U.S. medical ethicist Jay Katz once called the Nuremberg Code a “code for barbarians.”  Similarly, when one of the doctors who ran the study in Tuskegee was asked about Nuremberg and why it didn’t give them pause in Tuskegee, he angrily said “But they were Nazis.”  So one defense against studies in the past is to see the people who did them as monsters from another time and place.  We need to understand why Cutler and those who supported him thought they had the right to do this kind of research, and why in a “war against syphilis” they could see themselves as the generals leading the charge and commanding “soldier/ unknowing participants” to be part of the research. Cutting-edge research is often made by those who break a few rules, or believe they are doing the right thing. Patient/participants often don’t understand that a clinical trial (our new words) are really medical experiments.
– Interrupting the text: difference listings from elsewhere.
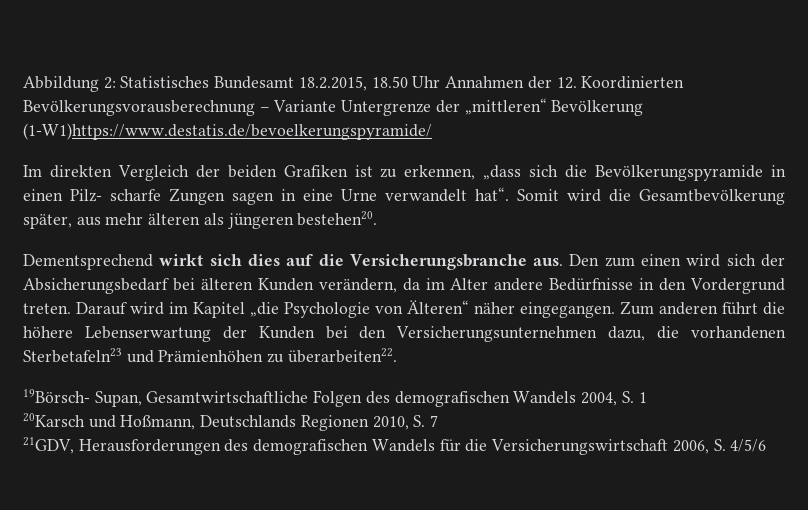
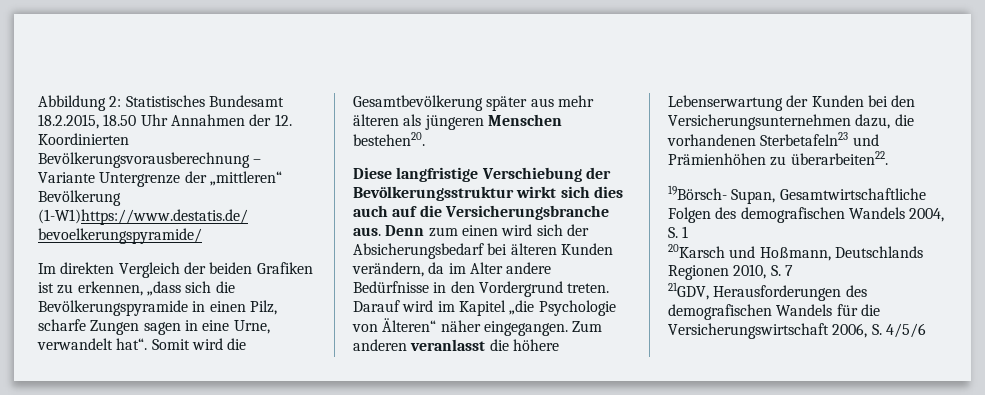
[70,189,102,202] Pilz- -> [249,300,277,315] Pilz,
[341,189,377,201] Urne -> [233,320,270,334] Urne,
[23,214,72,229] später, -> [486,96,528,111] später
(294, 221) none -> [487,114,562,126] Menschen
[23,254,153,270] Dementsprechend -> [353,167,611,182] [353,186,514,201] Diese langfristige Verschiebung der Bevölkerungsstruktur
(280, 260) none -> [353,205,388,217] auch
[569,254,600,266] Den -> [385,225,425,236] Denn
[722,302,758,315] führt -> [410,339,486,351] veranlasst

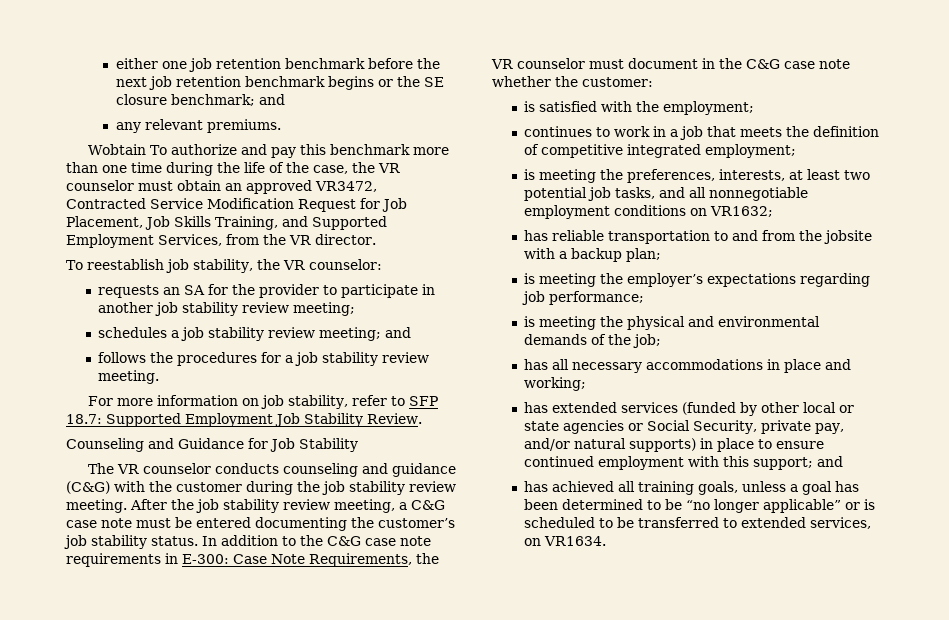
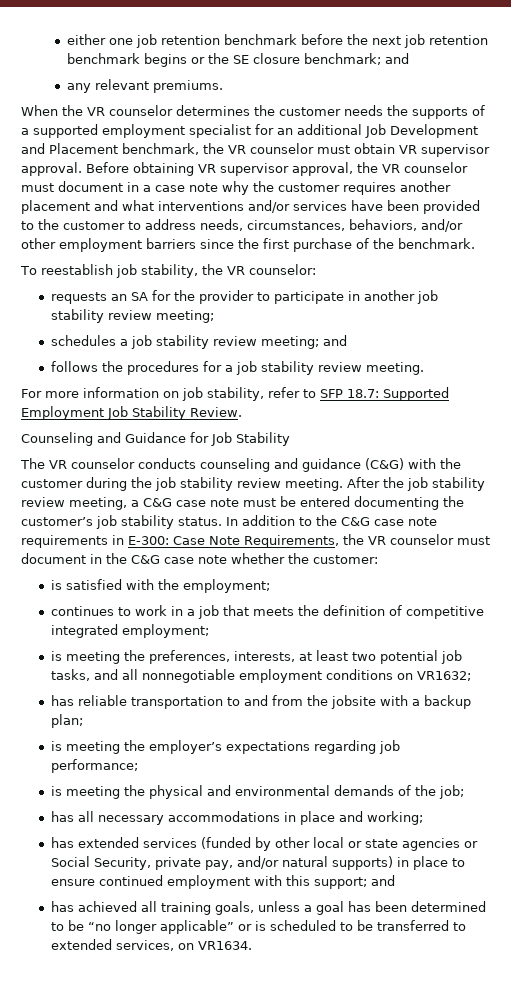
[88,144,450,158] [66,162,348,176] Wobtain To authorize and pay this benchmark more than one time during the life of the case, -> [21,105,485,119] [21,124,478,138] [21,143,199,155] When the VR counselor determines the customer needs the supports of a supported employment specialist for an additional Job Development and Placement benchmark,
[225,180,377,194] [66,198,407,212] [66,216,387,230] [66,234,376,248] an approved VR3472, Contracted Service Modification Request for Job Placement, Job Skills Training, and Supported Employment Services, from the VR director. -> [399,144,490,157] [21,162,468,176] [21,181,451,195] [21,200,480,214] [21,219,463,232] [21,238,475,252] VR supervisor approval. Before obtaining VR supervisor approval, the VR counselor must document in a case note why the customer requires another placement and what interventions and/or services have been provided to the customer to address needs, circumstances, behaviors, and/or other employment barriers since the first purchase of the benchmark.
If we only see people like Cutler and those around them as monsters, then there is nothing to be learned here.  If we understand how they are products of the scientific/racist thinking and role of doctor/researchers of the time, we might then consider how we might think or act in similar ways now.           

The description of your Osler Lecture suggests that we go need to think beyond the good doctor vs. bad doctor polarity. Why? Are there are no bad doctors? Didn’t the atrocious medical experiments in WW II and the Nuremberg trial that followed prove there were and probably still are?

Given what is going on in politics in the United States today, I would never say there are no evil men and women in the world.  Of course there are bad doctors, even evil ones in a very Biblical sense.  But Cutler and those who supported him thought they were doing really critical research on a very important medical problem of the day.  It is the structure of medical research, the racist beliefs about human difference, and the power given the physician/researcher that made the studies in both Guatemala and Tuskegee possible.  I was so struck when the story of the studies in Guatemala broke, a very ethical physician in Egypt said to a colleague of mine, “Oh no, not our Dr. Cutler.” That is he had worked with Cutler on really important sexual health issues and had always seen him as progressive. My job as an historian, as the teller of this tale, is to help us all see why Cutler is not so easily dismissed as merely a bad guy, the monster doctor off on his own on some island.  He is/was so easily us. And that is what we need to confront.